A note on mental health, because this matters

If reading this, you recognise not just “winter blues” but persistent low mood, loss of interest, hopelessness or thoughts of self-harm, then red light is not the main conversation.

In that case, the priority in the UK is:

  • Speaking to your GP

  • Accessing local NHS mental health or talking therapy services

Light, training, nutrition and red-light panels are tools – powerful ones – but they’re additions, not replacements, for proper mental health care.


Changing the script on UK winter

We can’t control the latitude, the weather or the 4 pm sunsets. But we can control the light environment we live and train in.
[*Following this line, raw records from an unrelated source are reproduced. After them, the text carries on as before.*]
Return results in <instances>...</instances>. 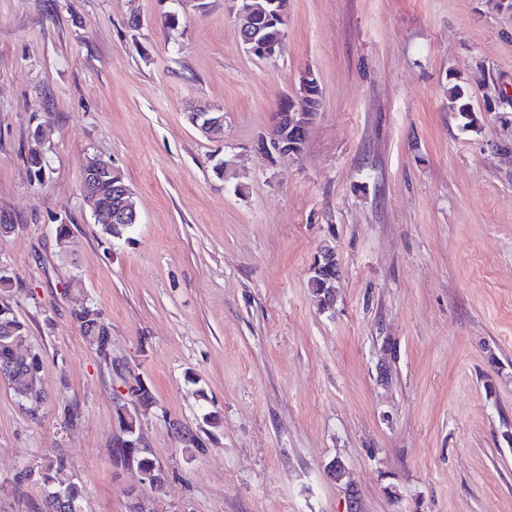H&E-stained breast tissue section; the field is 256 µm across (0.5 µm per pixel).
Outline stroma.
<instances>
[{"mask_svg": "<svg viewBox=\"0 0 512 512\" xmlns=\"http://www.w3.org/2000/svg\"><path fill=\"white\" fill-rule=\"evenodd\" d=\"M309 70L304 149L271 160L258 141ZM202 106L219 138L189 123ZM94 155L134 193L116 237L83 202ZM0 218L44 354L37 415L0 380V512H34L58 455L85 512H128L115 402L135 376L156 401L154 512H346L350 485L361 512H512V0H289L274 60L246 52L229 0H0ZM75 278L110 357L72 317ZM449 100L452 110L458 112L460 116L467 120L465 123L466 127L475 125L478 118L468 97L465 95L464 89L460 85L456 84L451 87ZM336 280V267L324 271L322 274H312L310 285L322 307H329L334 300V282Z\"/></svg>", "mask_w": 512, "mask_h": 512, "instance_id": "1", "label": "stroma"}]
</instances>
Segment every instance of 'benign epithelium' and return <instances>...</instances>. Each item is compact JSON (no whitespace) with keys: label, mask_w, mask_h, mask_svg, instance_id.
Returning <instances> with one entry per match:
<instances>
[{"label":"benign epithelium","mask_w":512,"mask_h":512,"mask_svg":"<svg viewBox=\"0 0 512 512\" xmlns=\"http://www.w3.org/2000/svg\"><path fill=\"white\" fill-rule=\"evenodd\" d=\"M235 4L237 30L248 34L244 40L246 51L259 57L273 56L277 53L276 46L268 45L262 39L257 22L277 24L285 19V3L282 0H232ZM300 95L305 102L298 108L293 98L285 96L280 108L283 121H275L279 125L277 133L262 138L259 147L273 160L286 159L301 152L306 134L320 106V85L313 73L309 72L300 82ZM191 124L206 134L224 128V117L212 111L191 113ZM118 176L114 165L108 160L94 156L84 165L81 192L84 202L89 207L95 222L101 221L97 208V200L101 193L106 192L114 197V206L107 222L110 224L133 225L138 223V214L128 186L117 183Z\"/></svg>","instance_id":"1"}]
</instances>
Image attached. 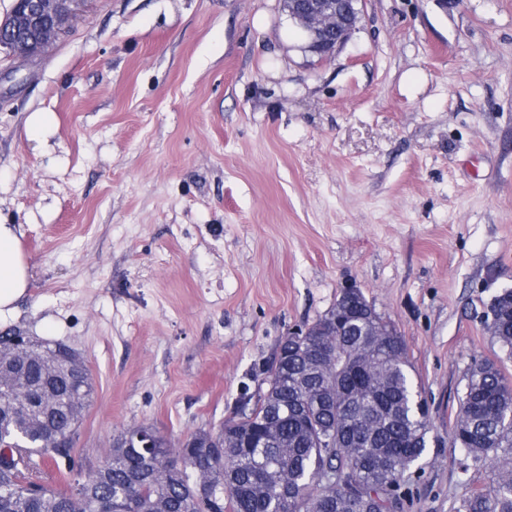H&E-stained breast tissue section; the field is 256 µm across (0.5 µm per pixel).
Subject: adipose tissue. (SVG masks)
Instances as JSON below:
<instances>
[{"label": "adipose tissue", "instance_id": "obj_1", "mask_svg": "<svg viewBox=\"0 0 512 512\" xmlns=\"http://www.w3.org/2000/svg\"><path fill=\"white\" fill-rule=\"evenodd\" d=\"M21 228L0 223V315L15 310L29 287V265L21 246Z\"/></svg>", "mask_w": 512, "mask_h": 512}]
</instances>
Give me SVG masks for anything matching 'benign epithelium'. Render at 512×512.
Instances as JSON below:
<instances>
[{
	"mask_svg": "<svg viewBox=\"0 0 512 512\" xmlns=\"http://www.w3.org/2000/svg\"><path fill=\"white\" fill-rule=\"evenodd\" d=\"M83 0H14L9 18L0 22V53L32 61L76 18ZM363 0H284L288 16L303 31L306 48L320 62L331 60L356 29ZM128 445L159 446V434L143 428L127 436Z\"/></svg>",
	"mask_w": 512,
	"mask_h": 512,
	"instance_id": "1",
	"label": "benign epithelium"
}]
</instances>
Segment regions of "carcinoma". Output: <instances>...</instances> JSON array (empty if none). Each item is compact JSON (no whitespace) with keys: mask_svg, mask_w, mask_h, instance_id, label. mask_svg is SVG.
Instances as JSON below:
<instances>
[{"mask_svg":"<svg viewBox=\"0 0 512 512\" xmlns=\"http://www.w3.org/2000/svg\"><path fill=\"white\" fill-rule=\"evenodd\" d=\"M362 299L323 316L304 336L280 342L283 365L255 408L192 435L196 448L163 440L147 456L110 448L106 467L75 478L83 412L92 396L84 371L51 351L21 349L0 375V512H403L404 475L432 429L418 409L405 344ZM492 334L512 354V290L491 303ZM67 438L58 448L53 441ZM452 437L489 484L458 512H512V384L497 364L474 362L458 398ZM52 461L61 484L32 477L33 457ZM188 456L182 468L173 460ZM334 469L341 484L321 474Z\"/></svg>","mask_w":512,"mask_h":512,"instance_id":"carcinoma-1","label":"carcinoma"}]
</instances>
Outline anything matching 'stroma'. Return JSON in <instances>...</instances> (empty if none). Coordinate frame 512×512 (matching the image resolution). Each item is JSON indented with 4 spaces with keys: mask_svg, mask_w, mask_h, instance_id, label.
<instances>
[{
    "mask_svg": "<svg viewBox=\"0 0 512 512\" xmlns=\"http://www.w3.org/2000/svg\"><path fill=\"white\" fill-rule=\"evenodd\" d=\"M281 0H86L32 64L0 54V222L30 279L0 333L73 348L76 443H178L233 418L345 282L407 347L433 429L404 512L488 481L451 438L512 287V0H365L326 63ZM55 117L49 141L30 114Z\"/></svg>",
    "mask_w": 512,
    "mask_h": 512,
    "instance_id": "stroma-1",
    "label": "stroma"
}]
</instances>
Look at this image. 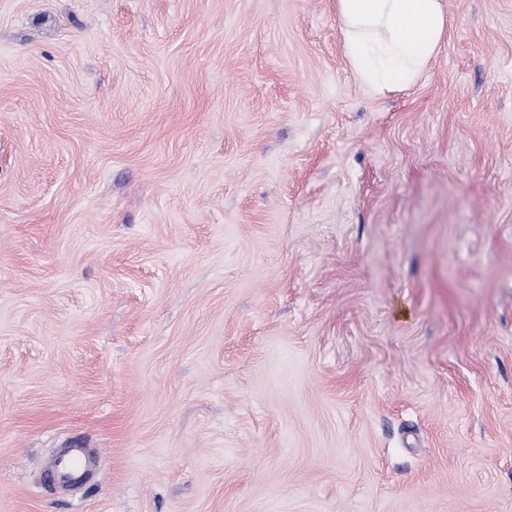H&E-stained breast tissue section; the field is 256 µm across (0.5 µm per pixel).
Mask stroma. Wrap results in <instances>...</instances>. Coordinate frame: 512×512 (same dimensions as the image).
<instances>
[{
  "label": "stroma",
  "instance_id": "stroma-1",
  "mask_svg": "<svg viewBox=\"0 0 512 512\" xmlns=\"http://www.w3.org/2000/svg\"><path fill=\"white\" fill-rule=\"evenodd\" d=\"M447 2L376 95L336 0H0V512H512V0ZM87 451L88 448H68L62 457L44 471L43 482L51 488L66 482H82L85 478Z\"/></svg>",
  "mask_w": 512,
  "mask_h": 512
}]
</instances>
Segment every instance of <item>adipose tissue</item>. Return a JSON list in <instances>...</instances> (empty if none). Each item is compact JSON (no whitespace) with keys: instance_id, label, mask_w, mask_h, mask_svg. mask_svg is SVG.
Returning a JSON list of instances; mask_svg holds the SVG:
<instances>
[{"instance_id":"obj_1","label":"adipose tissue","mask_w":512,"mask_h":512,"mask_svg":"<svg viewBox=\"0 0 512 512\" xmlns=\"http://www.w3.org/2000/svg\"><path fill=\"white\" fill-rule=\"evenodd\" d=\"M336 8L351 68L376 94L414 84L448 24L447 0H336Z\"/></svg>"}]
</instances>
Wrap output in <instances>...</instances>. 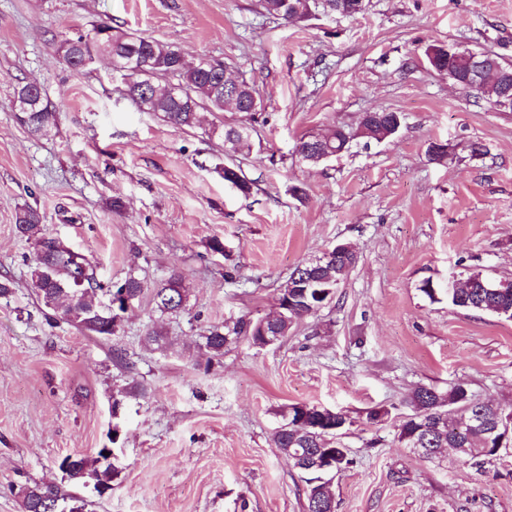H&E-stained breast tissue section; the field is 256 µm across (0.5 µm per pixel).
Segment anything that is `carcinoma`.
Returning <instances> with one entry per match:
<instances>
[{
  "mask_svg": "<svg viewBox=\"0 0 512 512\" xmlns=\"http://www.w3.org/2000/svg\"><path fill=\"white\" fill-rule=\"evenodd\" d=\"M265 14L285 21L296 15L309 14L312 0H259ZM109 54L121 63L134 62L151 70L149 96L134 87L125 86L127 97L138 108L160 115L175 130L193 128L200 123V113L224 111V95L218 91L220 79L227 67L221 63L201 60L197 63L182 61L178 57L179 47L173 43L157 41L148 36L123 31H114L110 25L94 29L93 36H78L66 39L60 46L63 59L71 67L81 66L84 54L90 52V44ZM471 51L459 50L448 59L440 58L448 79L455 80L468 66ZM489 68L509 74L511 81H488L472 94L494 104L505 92H512V63L500 55L486 51ZM174 80L181 88L176 96L165 90L168 80ZM15 102H24L27 111L19 112L17 120L34 133H42L56 125V112L43 94L41 87L33 82L20 84L14 93ZM363 137L377 141L393 137L401 126V115L397 112H376L363 118ZM228 145V153L238 154L250 150V133L246 126L218 125L210 129ZM350 142L349 133L341 126L324 130L321 152H311L313 136L302 138L296 145L297 154L305 161L319 163L345 151ZM224 181L248 194L252 182L241 170L224 167ZM17 231L33 241L35 265L30 277L39 299L48 307L64 304L63 314L67 321L79 330L95 336L109 337L116 333L126 312L122 302L128 299L135 304L146 291H151L155 307L169 314H178L185 307L186 294L181 275L173 273L161 285L148 289L139 279L130 276L112 286V292L122 295L119 304L112 309L104 308L97 292L104 290L94 266L85 255L66 246L59 248L57 237L42 224L43 216L33 207L21 210L17 218ZM358 263V254L350 251L346 260L339 263L320 261L301 263L294 267L286 284L279 289L277 312L271 318L252 320L239 318L231 324L212 325L203 335V348L215 355L224 353V347L241 339L261 347L266 336L288 335L294 321L316 313L336 296V290ZM448 301L455 307L468 311H484L512 320V280H495L480 272H471L464 277L461 286L448 294ZM412 413L401 420L397 438L406 447L423 449L421 455L433 458L444 448H470L472 454L462 457L476 472L481 473L485 465L507 447L499 441L502 433L480 434L464 425V420L476 412L484 413L490 428H495L505 410L494 404L488 406L469 392L462 383H456L446 391L419 386L409 397ZM284 423L274 435L278 448L288 465L304 475L306 487V512H334V501L330 491L322 485H311L314 478L303 469L302 457L322 449L338 454L339 468L344 470L351 464L348 449L329 448L334 432L328 430L333 420L347 421L341 412L317 405L292 404L282 412ZM111 449L100 448L94 456H65L60 469L68 480L85 484L93 482L94 489L104 494L112 489L117 471L110 461ZM24 512H83V500L69 496L59 487L34 485L22 494Z\"/></svg>",
  "mask_w": 512,
  "mask_h": 512,
  "instance_id": "obj_1",
  "label": "carcinoma"
}]
</instances>
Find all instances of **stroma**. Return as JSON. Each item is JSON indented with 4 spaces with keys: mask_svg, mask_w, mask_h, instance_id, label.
<instances>
[{
    "mask_svg": "<svg viewBox=\"0 0 512 512\" xmlns=\"http://www.w3.org/2000/svg\"><path fill=\"white\" fill-rule=\"evenodd\" d=\"M364 4L286 22L257 0H0V276L15 284L0 299V512H24L19 490L34 483L60 485L85 512H305L306 484L273 441L295 403L350 420L336 512H512V448L479 475L397 438L419 385L461 382L512 410V321L421 290L472 271L512 280V112L467 96L424 55L443 44L512 63V0ZM104 23L223 63L253 84L260 111H206L184 131L140 111L106 53L74 68L59 50ZM26 82L58 113L48 134L16 118ZM370 111L400 113L398 134L356 136ZM225 122L249 127L250 152L225 154L209 134ZM334 125L353 132L348 150L302 161L297 141ZM228 166L250 194L225 182ZM27 206L99 278L152 288L178 271L184 311L146 296L116 335L80 331L32 286L34 247L15 228ZM340 241L359 262L331 303L274 344L200 348L210 325L272 314L292 269ZM374 407L389 412L377 426ZM107 446L111 491L65 480L64 456Z\"/></svg>",
    "mask_w": 512,
    "mask_h": 512,
    "instance_id": "1",
    "label": "stroma"
}]
</instances>
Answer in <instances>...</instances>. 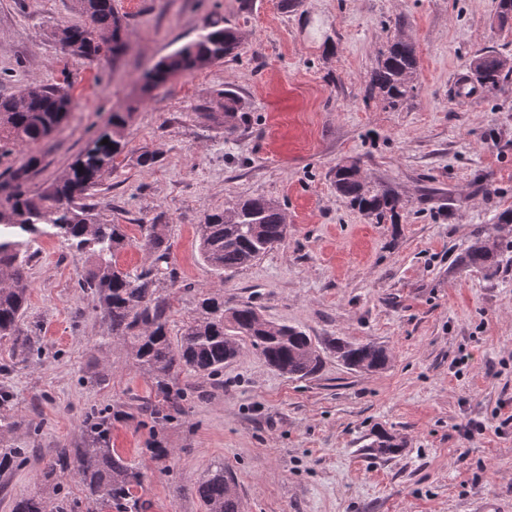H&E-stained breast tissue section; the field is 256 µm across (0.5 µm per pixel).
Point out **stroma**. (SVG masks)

Red light therapy won’t magically turn February into Ibiza, and it shouldn’t be sold that way. What it can do – when used intelligently alongside daylight, movement, decent sleep and, where needed, professional support – is:

  • Make winter less of a hit to your mood

  • Keep your energy and recovery closer to summer levels

  • Help athletes and everyday movers stay in the game instead of quietly hibernating until spring

At True Athletic Fitness and True Athletic Lights, that’s the aim: not to pretend winter isn’t hard, but to give your biology enough light, warmth and energy to move through it instead of being buried by it.

The mornings might still be dark when you wake and dark when you get home. But what happens in between – the light you choose to put into your system – is where the real leverage lies.